## Stored data entries
=-=-=-=-=

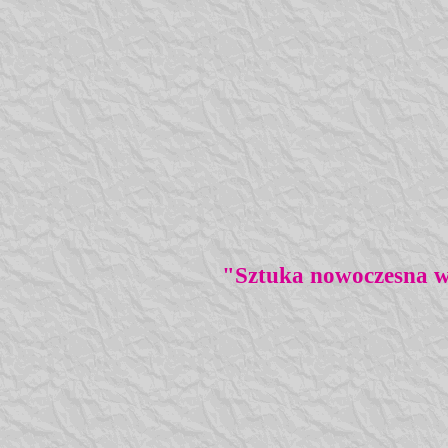
"Sztuka nowoczesna w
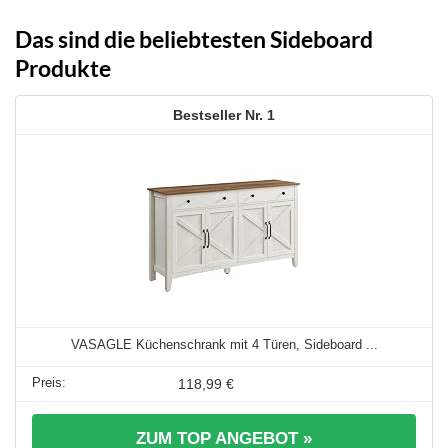
Das sind die beliebtesten Sideboard
Produkte
1
VASAGLE Küchenschrank mit 4 Türen, Sideboard ...
118,99 €
ZUM TOP ANGEBOT »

=-=-=-=-=

Copy every line of text from the data above word for word, leaving out the pictures.

"Sztuka nowoczesna w
Das sind die beliebtesten Sideboard
Produkte
1
VASAGLE Küchenschrank mit 4 Türen, Sideboard ...
118,99 €
ZUM TOP ANGEBOT »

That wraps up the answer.